> _GIVEN INSTRUCTION 1_
Edit the listing below, starting at its first line and ending at the line containing "29: (62, 426)", by replacing "top-left" with "upper-left". Leave everything else unchanged.

Today's issue of the Kurier Warszawski carries Hitler's speech.1 In addition to the political content, it is full of Jewish references. Hitler says: "If the Jews meant to destroy Europe, we will eradicate them from Europe altogether."

10/11 3:10 p.m. During the visit of the SS men half an hour ago, Rosenberg, a member of the labor guard, earned himself a few slaps. The reason was typical.

When the SS men entered, Dr. Jablonsky was on the telephone. He had no armband. When the doctor came out, the officers noticed him and asked him if he was a "Polak";2 as he did not reply, they order him to accompany them. However, the doctor took advantage of a moment of inattention to slip away. When the officers started looking for him, they saw the labor guard Rosenberg standing nearby, and asked him where the man had gone. Rosenberg, who knew nothing of the matter, had no answer and for that reason was slapped.

 

11/11 [November 11, 1942]

Yesterday's action involved almost 1,000 people.3 From the blocks on Leszno, 600 people, and almost four hundred (386) at Toebbens. According to reports, 2,400 tailors were to have been provided by Friday, November 5. The people were to be supplied by the Hoffmann, Toebbens, Schultz, and Aschmann firms. There were negotiations between the SS and the firms, but without result. The action started at the Hoffmann firm, where, instead of 1,000, scarcely 42 people were found in the two plants; in retaliation, the SS took away 100 machines.

> _SOURCE DATA_
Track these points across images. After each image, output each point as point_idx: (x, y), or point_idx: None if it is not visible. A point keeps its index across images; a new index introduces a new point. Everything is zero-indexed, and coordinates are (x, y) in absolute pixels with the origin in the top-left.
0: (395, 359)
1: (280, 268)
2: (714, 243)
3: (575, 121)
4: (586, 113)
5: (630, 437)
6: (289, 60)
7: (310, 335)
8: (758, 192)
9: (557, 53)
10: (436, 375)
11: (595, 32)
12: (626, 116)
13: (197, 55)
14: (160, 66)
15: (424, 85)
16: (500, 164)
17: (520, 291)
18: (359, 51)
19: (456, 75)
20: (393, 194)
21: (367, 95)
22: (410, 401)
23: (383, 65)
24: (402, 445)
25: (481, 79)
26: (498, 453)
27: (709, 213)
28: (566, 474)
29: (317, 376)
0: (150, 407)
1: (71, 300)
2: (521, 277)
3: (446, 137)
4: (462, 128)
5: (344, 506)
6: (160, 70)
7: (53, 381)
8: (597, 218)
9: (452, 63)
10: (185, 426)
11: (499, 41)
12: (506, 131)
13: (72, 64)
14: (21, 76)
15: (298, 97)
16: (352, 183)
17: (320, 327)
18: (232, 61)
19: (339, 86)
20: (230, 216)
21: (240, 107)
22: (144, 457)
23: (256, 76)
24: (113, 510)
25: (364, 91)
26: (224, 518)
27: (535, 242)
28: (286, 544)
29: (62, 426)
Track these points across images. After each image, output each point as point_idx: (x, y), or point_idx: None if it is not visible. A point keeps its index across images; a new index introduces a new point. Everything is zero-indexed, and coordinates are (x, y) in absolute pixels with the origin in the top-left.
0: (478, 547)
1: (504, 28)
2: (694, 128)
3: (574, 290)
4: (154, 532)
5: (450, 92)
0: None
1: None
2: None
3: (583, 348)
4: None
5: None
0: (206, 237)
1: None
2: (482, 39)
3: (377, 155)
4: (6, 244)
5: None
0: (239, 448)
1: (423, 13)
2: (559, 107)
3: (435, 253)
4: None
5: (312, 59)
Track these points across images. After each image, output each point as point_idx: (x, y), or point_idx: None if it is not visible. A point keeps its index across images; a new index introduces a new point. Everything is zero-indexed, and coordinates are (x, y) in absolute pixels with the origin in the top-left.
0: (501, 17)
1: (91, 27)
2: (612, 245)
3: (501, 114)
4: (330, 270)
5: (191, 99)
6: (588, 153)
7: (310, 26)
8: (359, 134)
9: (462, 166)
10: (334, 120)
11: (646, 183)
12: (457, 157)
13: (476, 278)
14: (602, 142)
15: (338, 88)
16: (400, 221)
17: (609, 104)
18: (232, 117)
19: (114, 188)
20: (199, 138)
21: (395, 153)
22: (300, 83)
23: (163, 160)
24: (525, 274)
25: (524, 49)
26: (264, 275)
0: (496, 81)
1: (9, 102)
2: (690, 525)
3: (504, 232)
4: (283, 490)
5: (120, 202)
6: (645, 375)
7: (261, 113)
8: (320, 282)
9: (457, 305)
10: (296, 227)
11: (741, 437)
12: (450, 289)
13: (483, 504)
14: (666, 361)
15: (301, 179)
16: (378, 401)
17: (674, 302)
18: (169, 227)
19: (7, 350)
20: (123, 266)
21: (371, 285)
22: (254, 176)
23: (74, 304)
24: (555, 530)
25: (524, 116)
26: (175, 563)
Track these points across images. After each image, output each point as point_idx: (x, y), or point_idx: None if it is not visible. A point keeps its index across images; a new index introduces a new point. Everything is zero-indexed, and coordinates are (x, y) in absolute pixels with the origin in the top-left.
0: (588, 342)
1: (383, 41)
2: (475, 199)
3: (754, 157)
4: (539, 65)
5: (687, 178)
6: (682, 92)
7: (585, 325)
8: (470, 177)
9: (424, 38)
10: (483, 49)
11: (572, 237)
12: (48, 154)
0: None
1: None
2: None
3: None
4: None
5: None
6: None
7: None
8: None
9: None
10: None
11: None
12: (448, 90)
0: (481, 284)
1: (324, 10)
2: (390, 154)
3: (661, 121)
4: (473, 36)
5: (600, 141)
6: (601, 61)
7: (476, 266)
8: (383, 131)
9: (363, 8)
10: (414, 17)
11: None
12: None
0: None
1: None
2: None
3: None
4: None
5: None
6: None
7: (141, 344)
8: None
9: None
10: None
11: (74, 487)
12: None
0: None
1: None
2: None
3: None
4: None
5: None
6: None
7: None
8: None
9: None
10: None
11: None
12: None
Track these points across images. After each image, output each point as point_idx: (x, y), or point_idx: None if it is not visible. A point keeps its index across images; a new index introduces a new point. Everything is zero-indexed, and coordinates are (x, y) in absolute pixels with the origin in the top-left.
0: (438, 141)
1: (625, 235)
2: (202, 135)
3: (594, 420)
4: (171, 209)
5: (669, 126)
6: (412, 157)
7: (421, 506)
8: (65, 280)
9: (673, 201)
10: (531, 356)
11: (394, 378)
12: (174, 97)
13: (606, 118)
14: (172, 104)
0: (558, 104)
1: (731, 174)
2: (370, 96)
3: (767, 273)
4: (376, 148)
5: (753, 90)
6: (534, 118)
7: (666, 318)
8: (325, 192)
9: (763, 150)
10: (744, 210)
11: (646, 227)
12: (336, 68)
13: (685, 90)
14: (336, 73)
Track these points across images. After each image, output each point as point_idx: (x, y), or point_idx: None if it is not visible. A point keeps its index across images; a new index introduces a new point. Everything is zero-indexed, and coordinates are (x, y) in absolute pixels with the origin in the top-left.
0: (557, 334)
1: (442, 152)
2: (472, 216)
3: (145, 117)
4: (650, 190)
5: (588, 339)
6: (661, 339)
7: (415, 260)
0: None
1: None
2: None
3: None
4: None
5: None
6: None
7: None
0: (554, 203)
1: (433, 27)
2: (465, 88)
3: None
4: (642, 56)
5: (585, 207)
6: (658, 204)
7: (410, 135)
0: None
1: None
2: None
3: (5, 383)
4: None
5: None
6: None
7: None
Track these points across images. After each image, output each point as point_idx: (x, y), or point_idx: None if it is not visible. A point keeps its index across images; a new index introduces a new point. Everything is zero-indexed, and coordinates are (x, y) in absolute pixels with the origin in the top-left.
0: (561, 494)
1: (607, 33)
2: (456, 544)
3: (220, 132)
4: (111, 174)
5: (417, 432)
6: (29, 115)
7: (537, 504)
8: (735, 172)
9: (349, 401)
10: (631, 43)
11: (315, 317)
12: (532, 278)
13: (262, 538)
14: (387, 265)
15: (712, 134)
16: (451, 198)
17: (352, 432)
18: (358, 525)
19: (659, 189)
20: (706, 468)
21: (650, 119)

> _GIVEN INSTRUCTION 2_
In the diary passage above, rewrite the paragraph beginning "Yesterday's action involved" as a short bulleted list that keeps its main facts.

> _CORRECT ANSWER 1_
Track these points across images. After each image, output each point as point_idx: (x, y), or point_idx: None if it is not visible. A point keeps its index across images; a new index introduces a new point. Everything is zero-indexed, and coordinates are (x, y) in absolute pixels with the origin in the upper-left.
0: (395, 359)
1: (280, 268)
2: (714, 243)
3: (575, 121)
4: (586, 113)
5: (630, 437)
6: (289, 60)
7: (310, 335)
8: (758, 192)
9: (557, 53)
10: (436, 375)
11: (595, 32)
12: (626, 116)
13: (197, 55)
14: (160, 66)
15: (424, 85)
16: (500, 164)
17: (520, 291)
18: (359, 51)
19: (456, 75)
20: (393, 194)
21: (367, 95)
22: (410, 401)
23: (383, 65)
24: (402, 445)
25: (481, 79)
26: (498, 453)
27: (709, 213)
28: (566, 474)
29: (317, 376)
0: (150, 407)
1: (71, 300)
2: (521, 277)
3: (446, 137)
4: (462, 128)
5: (344, 506)
6: (160, 70)
7: (53, 381)
8: (597, 218)
9: (452, 63)
10: (185, 426)
11: (499, 41)
12: (506, 131)
13: (72, 64)
14: (21, 76)
15: (298, 97)
16: (352, 183)
17: (320, 327)
18: (232, 61)
19: (339, 86)
20: (230, 216)
21: (240, 107)
22: (144, 457)
23: (256, 76)
24: (113, 510)
25: (364, 91)
26: (224, 518)
27: (535, 242)
28: (286, 544)
29: (62, 426)

> _CORRECT ANSWER 2_
- Yesterday's action involved almost 1,000 people: 600 from the blocks on Leszno and 386 at Toebbens.
- Reportedly, 2,400 tailors were to have been provided by Friday, November 5, by the Hoffmann, Toebbens, Schultz, and Aschmann firms.
- Negotiations between the SS and the firms brought no result.
- The action began at the Hoffmann firm, where scarcely 42 people were found in the two plants instead of 1,000. In retaliation, the SS took away 100 machines.